**Written request 1:**
Rewrite the passage of the column on Jerry Brown and water policy starting with "Brown’s plan endorses" and going on through "than user fees.", replacing "bond issue" with "bond measure".
**Written request 2:**
According to the column on Jerry Brown and water policy, in what year did voters reject the peripheral canal plan in a referendum?
**Written request 3:**
Decide whether each statement agrees with the column on Jerry Brown and water policy, and answer yes or no for each, quoting the words from the column that settle it: (a) Brown's water plan endorses the $11.1 billion bond issue. (b) The bond issue was postponed until 2012. (c) The Westlands Water District remains part of the Bay Delta Conservation Plan.

**Excerpt provided:**
* * *

Dan Walters: Water Still on Agenda for Brown
dwalters@sacbee.com
Published Sunday, Nov. 28, 2010During the campaign, Jerry Brown was fairly vague on what he would do as governor, especially on how he would resolve the state’s chronic budget problems. “It will evolve,” one of Brown’s pet phrases from his first governorship, was the unspoken credo of the campaign for his second.
There was, however, a notable exception to Brown’s vagueness – water. He published a fairly specific policy paper on water, reflecting his own extensive experience with its complicated politics.
As governor three decades ago, Brown attempted to complete the State Water Plan that his father launched in the 1960s. The system that gathers water from as far north as Mount Shasta and transports it as far south as San Diego had – and still has – one troublesome choke point: the Sacramento-San Joaquin Delta.
Water from reservoirs on the Sacramento River and its tributaries flows into the northern edge of the Delta. State and federal water systems draw it from the southern edge. Using the estuary as a conveyance befouls its environment.
Brown endorsed water engineers’ solution, a “peripheral canal” that would carry water around the Delta. After much political maneuvering, he pushed it through the Legislature. But as written, the legislation alienated both environmental groups and San Joaquin farmers, who forged a strange-bedfellows alliance that persuaded voters to reject the plan in a 1982 referendum.
Ever since, California water policy has been stalemated. But last year, outgoing Gov. Arnold Schwarzenegger forged a new political deal that promised both to repair the Delta and to stabilize water supplies, albeit without details, and included an $11.1 billion bond issue to finance provisions.
The bond issue was to have appeared on this month’s ballot, but sensing – probably correctly – that it would be rejected, the governor and the Legislature postponed it until 2012.
Brown’s plan endorses “a peripheral canal or tunnel” and generally supports the Schwarzenegger plan’s goals, but pointedly does not endorse the bond issue, which has been criticized for its pork barrel aspects and its use of taxpayer-supported bonds to finance water projects, rather than user fees.
Brown’s plan says that “beneficiaries – or users – of water infrastructure projects should pay their share of the costs of those projects. … The projects must be cost-effective and make long-term sense.”
Meanwhile, the huge Westlands Water District has pulled out of an effort to resolve the perennial peripheral canal debate called the Bay Delta Conservation Plan, echoing the farmer-environmentalist alliance that killed Brown’s version 28 years ago.
The peripheral canal conflict and the delay in the bond issue imply that the entire Schwarzenegger plan may be collapsing. Brown might find water policy where he left it in 1983.

* * *

Dataset records

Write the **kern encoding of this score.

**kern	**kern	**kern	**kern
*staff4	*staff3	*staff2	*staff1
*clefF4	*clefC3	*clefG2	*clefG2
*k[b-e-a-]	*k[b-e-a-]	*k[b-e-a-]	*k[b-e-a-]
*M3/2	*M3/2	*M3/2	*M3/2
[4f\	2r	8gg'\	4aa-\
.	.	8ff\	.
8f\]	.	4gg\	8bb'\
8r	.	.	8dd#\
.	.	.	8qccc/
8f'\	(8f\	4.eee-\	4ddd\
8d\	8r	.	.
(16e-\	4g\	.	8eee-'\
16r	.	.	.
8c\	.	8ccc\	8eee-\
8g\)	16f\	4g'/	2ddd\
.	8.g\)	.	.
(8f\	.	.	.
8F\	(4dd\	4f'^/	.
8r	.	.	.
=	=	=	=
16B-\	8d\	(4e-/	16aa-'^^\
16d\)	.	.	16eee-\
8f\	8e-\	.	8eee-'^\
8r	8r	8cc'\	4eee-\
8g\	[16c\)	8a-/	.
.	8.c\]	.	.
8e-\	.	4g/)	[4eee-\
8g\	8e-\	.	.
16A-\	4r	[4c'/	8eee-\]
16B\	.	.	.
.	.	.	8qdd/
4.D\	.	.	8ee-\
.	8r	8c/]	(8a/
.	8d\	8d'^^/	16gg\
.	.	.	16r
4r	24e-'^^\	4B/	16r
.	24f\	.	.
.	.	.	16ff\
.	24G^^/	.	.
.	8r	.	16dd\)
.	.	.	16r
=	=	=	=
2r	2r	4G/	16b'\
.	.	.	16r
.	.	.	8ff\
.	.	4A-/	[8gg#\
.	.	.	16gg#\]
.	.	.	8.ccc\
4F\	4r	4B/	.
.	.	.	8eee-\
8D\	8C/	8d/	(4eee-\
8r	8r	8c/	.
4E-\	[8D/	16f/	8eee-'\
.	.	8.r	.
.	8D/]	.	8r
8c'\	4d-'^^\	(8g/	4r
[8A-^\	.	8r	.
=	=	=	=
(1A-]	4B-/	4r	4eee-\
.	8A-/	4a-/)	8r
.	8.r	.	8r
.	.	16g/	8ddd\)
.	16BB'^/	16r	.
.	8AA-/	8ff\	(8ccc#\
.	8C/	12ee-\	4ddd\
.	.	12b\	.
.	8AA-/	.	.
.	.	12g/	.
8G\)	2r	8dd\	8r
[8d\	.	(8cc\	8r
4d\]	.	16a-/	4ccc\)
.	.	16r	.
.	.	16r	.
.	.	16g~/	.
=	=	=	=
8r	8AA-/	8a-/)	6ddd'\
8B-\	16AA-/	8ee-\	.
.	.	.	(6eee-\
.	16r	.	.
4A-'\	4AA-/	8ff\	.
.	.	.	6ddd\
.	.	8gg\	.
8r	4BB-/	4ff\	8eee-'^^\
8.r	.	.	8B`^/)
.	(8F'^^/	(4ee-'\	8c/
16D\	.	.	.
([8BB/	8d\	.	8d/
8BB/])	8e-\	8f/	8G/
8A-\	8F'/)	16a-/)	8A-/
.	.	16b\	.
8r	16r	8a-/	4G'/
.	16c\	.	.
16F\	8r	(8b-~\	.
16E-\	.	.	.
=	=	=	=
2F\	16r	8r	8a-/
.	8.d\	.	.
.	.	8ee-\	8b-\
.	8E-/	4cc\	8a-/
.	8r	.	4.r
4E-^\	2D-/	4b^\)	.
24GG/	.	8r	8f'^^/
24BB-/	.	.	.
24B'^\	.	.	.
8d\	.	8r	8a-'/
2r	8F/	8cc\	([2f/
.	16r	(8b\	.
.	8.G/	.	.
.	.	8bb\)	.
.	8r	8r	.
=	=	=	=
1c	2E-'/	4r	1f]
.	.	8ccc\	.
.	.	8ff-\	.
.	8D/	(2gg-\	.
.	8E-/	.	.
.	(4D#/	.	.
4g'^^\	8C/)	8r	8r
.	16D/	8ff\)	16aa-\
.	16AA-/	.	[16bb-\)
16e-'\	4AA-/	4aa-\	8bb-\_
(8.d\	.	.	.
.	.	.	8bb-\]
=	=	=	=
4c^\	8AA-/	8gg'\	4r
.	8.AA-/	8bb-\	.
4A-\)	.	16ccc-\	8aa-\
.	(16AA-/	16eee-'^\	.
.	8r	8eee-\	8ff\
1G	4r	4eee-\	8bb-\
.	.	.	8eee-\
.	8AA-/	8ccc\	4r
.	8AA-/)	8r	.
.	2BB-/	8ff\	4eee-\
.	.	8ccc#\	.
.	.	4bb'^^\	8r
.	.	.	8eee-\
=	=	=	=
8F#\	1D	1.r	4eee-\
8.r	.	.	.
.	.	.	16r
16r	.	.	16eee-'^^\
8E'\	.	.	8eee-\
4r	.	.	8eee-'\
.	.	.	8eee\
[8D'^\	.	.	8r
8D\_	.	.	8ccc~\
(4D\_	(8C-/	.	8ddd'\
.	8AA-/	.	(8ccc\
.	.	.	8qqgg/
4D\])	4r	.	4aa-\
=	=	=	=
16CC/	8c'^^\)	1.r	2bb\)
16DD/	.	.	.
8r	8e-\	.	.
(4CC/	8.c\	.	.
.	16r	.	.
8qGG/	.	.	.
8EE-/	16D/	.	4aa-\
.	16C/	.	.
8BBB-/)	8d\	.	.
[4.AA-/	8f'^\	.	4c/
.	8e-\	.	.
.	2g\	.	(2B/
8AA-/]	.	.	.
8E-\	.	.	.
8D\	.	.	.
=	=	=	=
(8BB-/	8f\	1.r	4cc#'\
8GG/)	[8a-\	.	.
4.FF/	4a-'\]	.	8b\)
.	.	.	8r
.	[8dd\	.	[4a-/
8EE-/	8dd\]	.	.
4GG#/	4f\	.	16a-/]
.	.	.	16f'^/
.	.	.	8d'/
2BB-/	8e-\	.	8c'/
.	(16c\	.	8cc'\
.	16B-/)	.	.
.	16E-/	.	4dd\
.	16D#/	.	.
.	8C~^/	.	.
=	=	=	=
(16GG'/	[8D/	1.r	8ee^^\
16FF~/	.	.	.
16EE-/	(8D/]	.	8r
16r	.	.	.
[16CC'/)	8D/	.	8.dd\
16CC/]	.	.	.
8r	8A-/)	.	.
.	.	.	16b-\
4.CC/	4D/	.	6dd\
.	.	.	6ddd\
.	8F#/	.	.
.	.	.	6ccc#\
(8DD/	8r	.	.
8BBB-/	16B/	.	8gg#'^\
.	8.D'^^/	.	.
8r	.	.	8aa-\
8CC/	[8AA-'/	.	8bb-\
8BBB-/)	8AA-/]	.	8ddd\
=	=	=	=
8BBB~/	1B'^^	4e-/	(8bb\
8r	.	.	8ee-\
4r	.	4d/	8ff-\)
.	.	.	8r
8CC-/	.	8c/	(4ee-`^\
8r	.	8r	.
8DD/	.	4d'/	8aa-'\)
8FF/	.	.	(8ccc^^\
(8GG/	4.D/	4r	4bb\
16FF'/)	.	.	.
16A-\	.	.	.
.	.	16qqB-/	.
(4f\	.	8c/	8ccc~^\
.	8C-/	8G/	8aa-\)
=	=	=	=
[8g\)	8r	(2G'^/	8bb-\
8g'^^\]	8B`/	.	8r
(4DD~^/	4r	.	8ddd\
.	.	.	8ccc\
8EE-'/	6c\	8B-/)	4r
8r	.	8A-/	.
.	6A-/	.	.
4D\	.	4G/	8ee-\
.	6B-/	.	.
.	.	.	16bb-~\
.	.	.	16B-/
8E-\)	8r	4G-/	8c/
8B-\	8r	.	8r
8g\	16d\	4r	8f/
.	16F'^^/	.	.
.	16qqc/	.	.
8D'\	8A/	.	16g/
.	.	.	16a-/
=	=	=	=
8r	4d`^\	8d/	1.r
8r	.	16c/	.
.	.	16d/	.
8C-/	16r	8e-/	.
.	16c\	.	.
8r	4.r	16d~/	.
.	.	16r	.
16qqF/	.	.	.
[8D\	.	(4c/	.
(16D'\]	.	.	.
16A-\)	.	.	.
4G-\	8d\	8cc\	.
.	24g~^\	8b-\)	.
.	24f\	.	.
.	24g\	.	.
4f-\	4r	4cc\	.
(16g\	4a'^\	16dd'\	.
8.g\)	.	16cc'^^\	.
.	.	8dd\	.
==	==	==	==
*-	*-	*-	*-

* * *

**Exercise output 1:**
Brown’s plan endorses “a peripheral canal or tunnel” and generally supports the Schwarzenegger plan’s goals, but pointedly does not endorse the bond measure, which has been criticized for its pork barrel aspects and its use of taxpayer-supported bonds to finance water projects, rather than user fees.

**Exercise output 2:**
1982

**Exercise output 3:**
(a) No: "pointedly does not endorse the bond issue"
(b) Yes: "the governor and the Legislature postponed it until 2012"
(c) No: "the huge Westlands Water District has pulled out of an effort to resolve the perennial peripheral canal debate called the Bay Delta Conservation Plan"